That’s only one of the ways in which Panic in the Streets is unconventional among action pictures of the early ’50s. The fact that the plague is brought into port by a foreigner suggests the air of xenophobia that carries from anti-Commie pictures with humorless T-men heroes into sci-fi sagas like War of the Worlds where the hostile extraterrestrial visitors can be read as symbols for the reds. However, when one of the mayor’s aides tries to prioritize the danger to the local community, Widmark’s Dr.
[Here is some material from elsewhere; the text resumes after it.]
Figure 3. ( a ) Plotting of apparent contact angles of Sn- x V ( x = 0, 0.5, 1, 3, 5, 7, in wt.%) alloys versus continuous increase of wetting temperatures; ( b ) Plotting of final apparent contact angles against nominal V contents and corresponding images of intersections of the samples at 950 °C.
Clinton Reed counters that in the modern world, where a man can travel across the globe in a day, we all belong, for better or for worse, to the same community — hardly a sentiment we’d expect to hear in a 1950 movie. Also unusual, though typical of Kazan, is the sensitivity of the domestic scenes between Widmark and his wife (the gifted, underused Barbara Bel Geddes), which would be throwaways in most action films, and the overall high caliber of the acting. (This was Kazan’s first really good picture, though he’d been making them for five years and had already won an Oscar for Gentleman’s Agreement.) Jack Palance plays the sociopathic killer; Zero Mostel is unexpectedly effective as one of his thugs.
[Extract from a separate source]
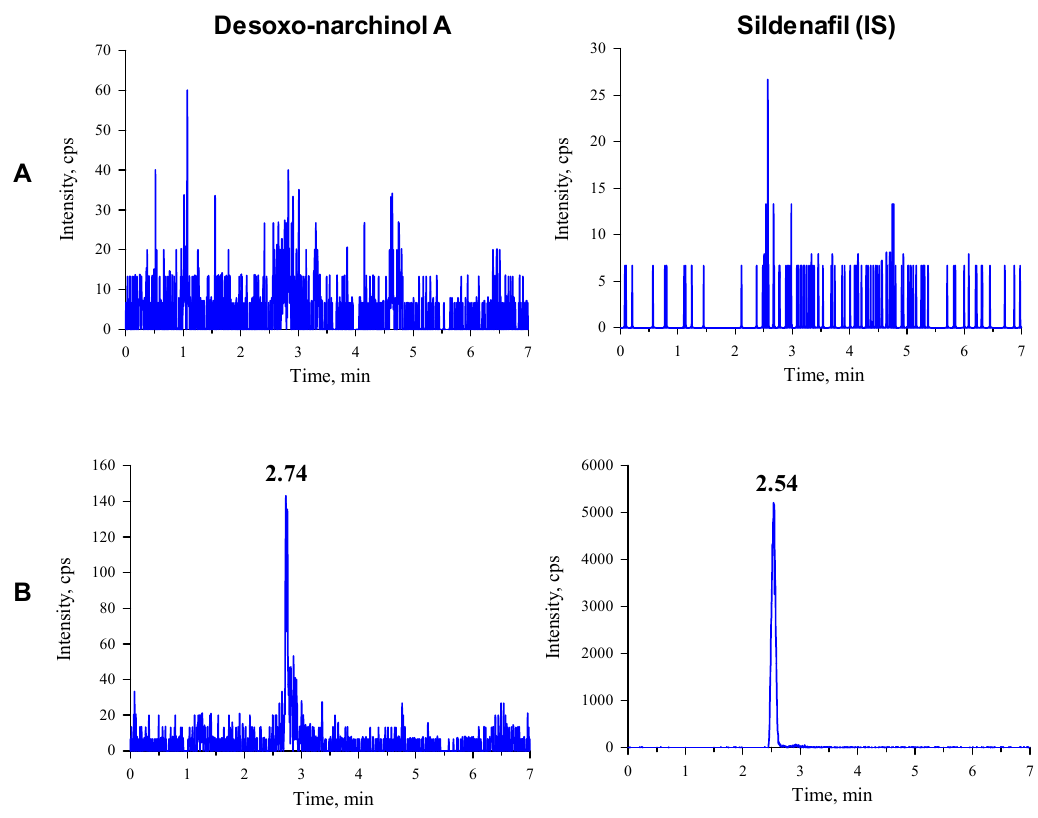
Figure 1. Representative chromatograms of desoxo-narchinol A (left) and the internal standard (right) in the ( A ) blank rat plasma and ( B ) blank rat plasma spiked with desoxo-narchinol A (LLOQ) and IS.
By comparison, Samuel Fuller’s Pickup on South Street, from 1953, is blunt and unnuanced, but it’s also speedy and colorful. Here Widmark plays Skip McCoy, a pickpocket (“cannon” in the underworld argot Fuller’s script revels in) fresh out of jail who lifts a wallet from the handbag of a young woman (Jean Peters) on a subway. What he finds there is a strip of microfilm containing military secrets that her boyfriend (Richard Kiley) sent her to deliver to a Communist agent. The fed on her tail (Willis Bouchey) joins forces with the cop who put McCoy away and is itching to do it again (this time for life). But the plot, which Dwight Taylor devised, has some surprising twists. What everyone remembers best from the movie is Thelma Ritter’s tough-tender performance as Moe Williams, who lives by her wits and by selling information to anyone who pays for it. Almost anyone: she doesn’t like Commies. Fuller frames her performance — especially her last scene — almost too lovingly; you can see the set-up for the inevitable Academy Award nomination. But if he oversells her, you understand why: she’s awfully good. (On Oscar night, she lost out to Donna Reed in From Here to Eternity.)
The exception I alluded to is THE THIRD MAN (1949), directed by Carol Reed in 1949 from an original script by Graham Greene — not because it isn’t a Cold War picture but because it isn’t merely a popular entertainment (though it masquerades as one). It’s a masterpiece, and surely the best of the dozens of movies with stories by Greene. Set in Vienna in the days following the Second World War, it sketches, economically and convincingly, the way in which the Allied powers divided up the ruins of the Nazi empire: Vienna is blocked out into Russian, French, British, and American sectors, and those who have made it through the war have become scroungers, living any way they can — like the actress, Anna (the haunting beauty Alida Valli), who supplements her meager income with gifts of hard-to-get commodities thrown at her feet by admirers, and her landlady, whose outraged sensibilities are assuaged by a pack of cigarettes. The movie is about the kind of scoundrel who thrives in an environment where so many are desperate for basic items — survival items. He’s Harry Lime (an unforgettably witty performance by Orson Welles), who peddles diluted penicillin to local hospitals.